Saved data entries:
########
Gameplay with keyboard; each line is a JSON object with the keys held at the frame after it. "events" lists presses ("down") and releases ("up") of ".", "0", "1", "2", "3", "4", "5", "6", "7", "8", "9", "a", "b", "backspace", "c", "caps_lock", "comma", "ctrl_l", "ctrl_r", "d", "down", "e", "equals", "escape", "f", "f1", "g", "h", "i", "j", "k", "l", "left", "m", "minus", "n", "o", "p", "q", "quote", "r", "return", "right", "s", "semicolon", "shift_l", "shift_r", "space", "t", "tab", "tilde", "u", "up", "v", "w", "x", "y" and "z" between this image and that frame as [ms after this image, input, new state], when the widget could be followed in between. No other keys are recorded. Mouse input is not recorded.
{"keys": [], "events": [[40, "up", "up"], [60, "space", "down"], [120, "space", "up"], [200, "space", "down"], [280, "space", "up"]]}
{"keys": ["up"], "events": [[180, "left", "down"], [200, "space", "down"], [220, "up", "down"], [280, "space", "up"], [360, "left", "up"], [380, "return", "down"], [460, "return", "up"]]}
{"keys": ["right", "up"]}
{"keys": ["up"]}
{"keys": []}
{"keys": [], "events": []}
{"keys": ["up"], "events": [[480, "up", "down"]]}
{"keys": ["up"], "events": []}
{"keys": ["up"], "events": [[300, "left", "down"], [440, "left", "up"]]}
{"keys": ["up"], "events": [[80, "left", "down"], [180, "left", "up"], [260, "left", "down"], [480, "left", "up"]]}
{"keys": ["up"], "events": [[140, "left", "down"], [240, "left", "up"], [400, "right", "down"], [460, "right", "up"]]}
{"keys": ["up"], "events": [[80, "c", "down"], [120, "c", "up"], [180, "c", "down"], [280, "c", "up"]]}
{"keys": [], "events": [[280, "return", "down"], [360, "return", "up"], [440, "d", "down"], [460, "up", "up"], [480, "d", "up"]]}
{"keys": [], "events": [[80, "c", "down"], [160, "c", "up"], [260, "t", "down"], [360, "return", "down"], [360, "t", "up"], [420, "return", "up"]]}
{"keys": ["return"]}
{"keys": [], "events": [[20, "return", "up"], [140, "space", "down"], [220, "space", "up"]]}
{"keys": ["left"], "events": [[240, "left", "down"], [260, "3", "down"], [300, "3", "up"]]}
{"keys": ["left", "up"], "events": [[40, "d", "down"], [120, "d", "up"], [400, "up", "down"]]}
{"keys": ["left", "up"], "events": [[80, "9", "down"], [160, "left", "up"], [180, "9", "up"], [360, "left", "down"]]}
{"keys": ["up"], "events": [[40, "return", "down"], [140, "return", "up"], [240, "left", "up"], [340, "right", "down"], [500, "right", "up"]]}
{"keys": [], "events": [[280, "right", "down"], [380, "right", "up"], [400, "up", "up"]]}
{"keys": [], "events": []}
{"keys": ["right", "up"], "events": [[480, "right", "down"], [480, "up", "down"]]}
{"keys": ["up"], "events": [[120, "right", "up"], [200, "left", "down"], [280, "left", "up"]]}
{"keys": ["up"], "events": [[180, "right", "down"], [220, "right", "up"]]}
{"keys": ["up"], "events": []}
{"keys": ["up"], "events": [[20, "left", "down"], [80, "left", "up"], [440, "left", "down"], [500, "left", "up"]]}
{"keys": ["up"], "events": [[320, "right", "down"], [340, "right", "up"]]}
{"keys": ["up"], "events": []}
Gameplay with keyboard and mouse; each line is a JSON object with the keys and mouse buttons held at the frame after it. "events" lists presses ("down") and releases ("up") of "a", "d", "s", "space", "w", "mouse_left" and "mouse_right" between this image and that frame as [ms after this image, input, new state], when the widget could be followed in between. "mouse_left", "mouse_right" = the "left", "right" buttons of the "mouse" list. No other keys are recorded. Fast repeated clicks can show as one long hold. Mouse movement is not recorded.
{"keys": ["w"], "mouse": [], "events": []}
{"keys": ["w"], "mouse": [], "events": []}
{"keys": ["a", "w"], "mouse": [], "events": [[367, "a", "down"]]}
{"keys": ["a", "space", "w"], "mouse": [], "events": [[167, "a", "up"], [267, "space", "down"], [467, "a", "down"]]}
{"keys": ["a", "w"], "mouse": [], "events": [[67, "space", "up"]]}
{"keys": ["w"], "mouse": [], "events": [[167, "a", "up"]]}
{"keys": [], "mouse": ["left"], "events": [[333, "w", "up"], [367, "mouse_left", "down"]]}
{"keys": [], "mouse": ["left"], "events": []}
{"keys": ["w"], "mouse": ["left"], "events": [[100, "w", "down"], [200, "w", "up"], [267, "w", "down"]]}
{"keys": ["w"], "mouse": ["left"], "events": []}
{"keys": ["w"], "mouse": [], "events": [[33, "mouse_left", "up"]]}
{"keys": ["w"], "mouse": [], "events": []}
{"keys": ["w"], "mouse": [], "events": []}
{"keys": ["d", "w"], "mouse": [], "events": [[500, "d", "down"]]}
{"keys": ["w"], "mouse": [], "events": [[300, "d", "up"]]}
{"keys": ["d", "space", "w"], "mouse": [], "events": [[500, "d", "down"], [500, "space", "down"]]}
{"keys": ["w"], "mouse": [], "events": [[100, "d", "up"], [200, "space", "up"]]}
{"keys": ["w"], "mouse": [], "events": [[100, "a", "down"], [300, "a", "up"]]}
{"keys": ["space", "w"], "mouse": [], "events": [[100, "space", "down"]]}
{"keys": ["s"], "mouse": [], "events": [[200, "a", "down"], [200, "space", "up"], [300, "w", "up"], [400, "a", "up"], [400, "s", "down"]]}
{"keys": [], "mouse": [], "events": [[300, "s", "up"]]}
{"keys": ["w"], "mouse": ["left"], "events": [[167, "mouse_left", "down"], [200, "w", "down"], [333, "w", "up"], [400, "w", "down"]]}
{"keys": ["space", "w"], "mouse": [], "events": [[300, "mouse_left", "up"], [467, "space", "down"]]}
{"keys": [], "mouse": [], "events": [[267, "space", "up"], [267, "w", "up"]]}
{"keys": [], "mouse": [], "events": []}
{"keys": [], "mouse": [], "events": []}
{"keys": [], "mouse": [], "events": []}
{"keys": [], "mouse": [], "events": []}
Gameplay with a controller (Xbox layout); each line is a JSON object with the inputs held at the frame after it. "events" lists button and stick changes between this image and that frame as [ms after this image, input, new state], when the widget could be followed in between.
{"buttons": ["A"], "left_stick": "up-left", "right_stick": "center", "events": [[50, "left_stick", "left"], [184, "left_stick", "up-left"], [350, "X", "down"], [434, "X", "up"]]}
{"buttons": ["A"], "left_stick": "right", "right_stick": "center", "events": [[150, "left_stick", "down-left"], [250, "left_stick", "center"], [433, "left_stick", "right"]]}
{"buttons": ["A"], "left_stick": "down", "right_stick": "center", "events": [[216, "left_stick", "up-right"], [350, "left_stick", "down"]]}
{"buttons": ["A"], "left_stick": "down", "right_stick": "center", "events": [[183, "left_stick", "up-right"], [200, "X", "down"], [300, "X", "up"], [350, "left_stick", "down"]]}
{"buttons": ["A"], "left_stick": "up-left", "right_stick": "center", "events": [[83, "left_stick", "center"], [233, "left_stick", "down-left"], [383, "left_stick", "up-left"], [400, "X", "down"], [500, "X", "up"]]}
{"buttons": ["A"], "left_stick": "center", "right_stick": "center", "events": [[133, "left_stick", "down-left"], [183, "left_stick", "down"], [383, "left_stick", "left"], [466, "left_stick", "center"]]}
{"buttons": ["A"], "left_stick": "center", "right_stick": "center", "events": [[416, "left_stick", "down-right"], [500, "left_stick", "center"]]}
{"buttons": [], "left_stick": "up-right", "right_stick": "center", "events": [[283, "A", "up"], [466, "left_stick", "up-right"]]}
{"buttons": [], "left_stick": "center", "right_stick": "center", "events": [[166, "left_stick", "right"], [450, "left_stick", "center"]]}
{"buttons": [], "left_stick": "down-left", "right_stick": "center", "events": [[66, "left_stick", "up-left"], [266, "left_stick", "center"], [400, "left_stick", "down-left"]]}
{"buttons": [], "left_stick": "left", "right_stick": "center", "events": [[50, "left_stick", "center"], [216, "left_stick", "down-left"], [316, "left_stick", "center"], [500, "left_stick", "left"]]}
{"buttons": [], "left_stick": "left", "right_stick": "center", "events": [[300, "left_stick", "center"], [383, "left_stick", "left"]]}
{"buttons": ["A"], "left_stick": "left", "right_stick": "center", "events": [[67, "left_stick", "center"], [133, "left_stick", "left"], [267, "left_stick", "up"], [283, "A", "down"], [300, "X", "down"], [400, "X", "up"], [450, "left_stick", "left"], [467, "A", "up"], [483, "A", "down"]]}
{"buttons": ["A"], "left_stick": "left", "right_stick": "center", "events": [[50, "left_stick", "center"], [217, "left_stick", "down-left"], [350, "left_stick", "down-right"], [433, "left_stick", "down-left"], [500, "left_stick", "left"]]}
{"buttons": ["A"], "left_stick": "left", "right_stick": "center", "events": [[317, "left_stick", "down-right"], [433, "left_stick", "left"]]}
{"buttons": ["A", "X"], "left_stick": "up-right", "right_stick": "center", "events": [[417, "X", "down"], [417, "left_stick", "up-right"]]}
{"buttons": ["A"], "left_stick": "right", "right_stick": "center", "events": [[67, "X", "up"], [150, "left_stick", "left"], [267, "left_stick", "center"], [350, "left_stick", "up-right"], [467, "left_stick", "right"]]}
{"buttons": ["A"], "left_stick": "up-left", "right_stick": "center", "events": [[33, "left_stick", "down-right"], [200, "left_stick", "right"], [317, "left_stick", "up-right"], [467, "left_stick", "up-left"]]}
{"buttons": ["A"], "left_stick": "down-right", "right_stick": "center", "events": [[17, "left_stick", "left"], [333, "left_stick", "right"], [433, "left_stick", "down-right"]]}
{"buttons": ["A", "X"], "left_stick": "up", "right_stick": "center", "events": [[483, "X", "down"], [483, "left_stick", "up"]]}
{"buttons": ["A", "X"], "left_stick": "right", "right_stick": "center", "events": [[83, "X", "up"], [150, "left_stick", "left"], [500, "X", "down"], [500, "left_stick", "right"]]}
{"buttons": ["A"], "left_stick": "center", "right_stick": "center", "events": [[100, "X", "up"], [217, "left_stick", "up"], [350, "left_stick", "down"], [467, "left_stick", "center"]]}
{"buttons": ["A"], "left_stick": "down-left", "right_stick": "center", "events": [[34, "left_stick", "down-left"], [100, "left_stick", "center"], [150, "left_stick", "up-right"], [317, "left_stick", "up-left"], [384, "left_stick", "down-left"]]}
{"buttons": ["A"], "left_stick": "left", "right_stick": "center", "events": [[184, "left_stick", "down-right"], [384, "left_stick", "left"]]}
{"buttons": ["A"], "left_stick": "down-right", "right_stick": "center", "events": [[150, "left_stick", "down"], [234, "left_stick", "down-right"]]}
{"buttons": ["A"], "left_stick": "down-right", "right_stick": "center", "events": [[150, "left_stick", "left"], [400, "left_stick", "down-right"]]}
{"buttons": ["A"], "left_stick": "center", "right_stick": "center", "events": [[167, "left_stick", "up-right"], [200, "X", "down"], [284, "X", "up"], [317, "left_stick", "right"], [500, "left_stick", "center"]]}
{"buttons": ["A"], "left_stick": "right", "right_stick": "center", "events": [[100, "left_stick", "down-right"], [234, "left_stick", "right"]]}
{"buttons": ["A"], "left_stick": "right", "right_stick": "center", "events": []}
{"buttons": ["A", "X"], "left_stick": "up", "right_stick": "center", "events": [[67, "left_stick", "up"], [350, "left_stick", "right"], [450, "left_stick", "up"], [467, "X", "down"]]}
########
• What the task asks
Lines with "recorded": return each one from the data above.

• Exercise solution
Gameplay with keyboard; each line is a JSON object with the keys held at the frame after it. "events" lists presses ("down") and releases ("up") of ".", "0", "1", "2", "3", "4", "5", "6", "7", "8", "9", "a", "b", "backspace", "c", "caps_lock", "comma", "ctrl_l", "ctrl_r", "d", "down", "e", "equals", "escape", "f", "f1", "g", "h", "i", "j", "k", "l", "left", "m", "minus", "n", "o", "p", "q", "quote", "r", "return", "right", "s", "semicolon", "shift_l", "shift_r", "space", "t", "tab", "tilde", "u", "up", "v", "w", "x", "y" and "z" between this image and that frame as [ms after this image, input, new state], when the widget could be followed in between. No other keys are recorded. Mouse input is not recorded.
Gameplay with keyboard and mouse; each line is a JSON object with the keys and mouse buttons held at the frame after it. "events" lists presses ("down") and releases ("up") of "a", "d", "s", "space", "w", "mouse_left" and "mouse_right" between this image and that frame as [ms after this image, input, new state], when the widget could be followed in between. "mouse_left", "mouse_right" = the "left", "right" buttons of the "mouse" list. No other keys are recorded. Fast repeated clicks can show as one long hold. Mouse movement is not recorded.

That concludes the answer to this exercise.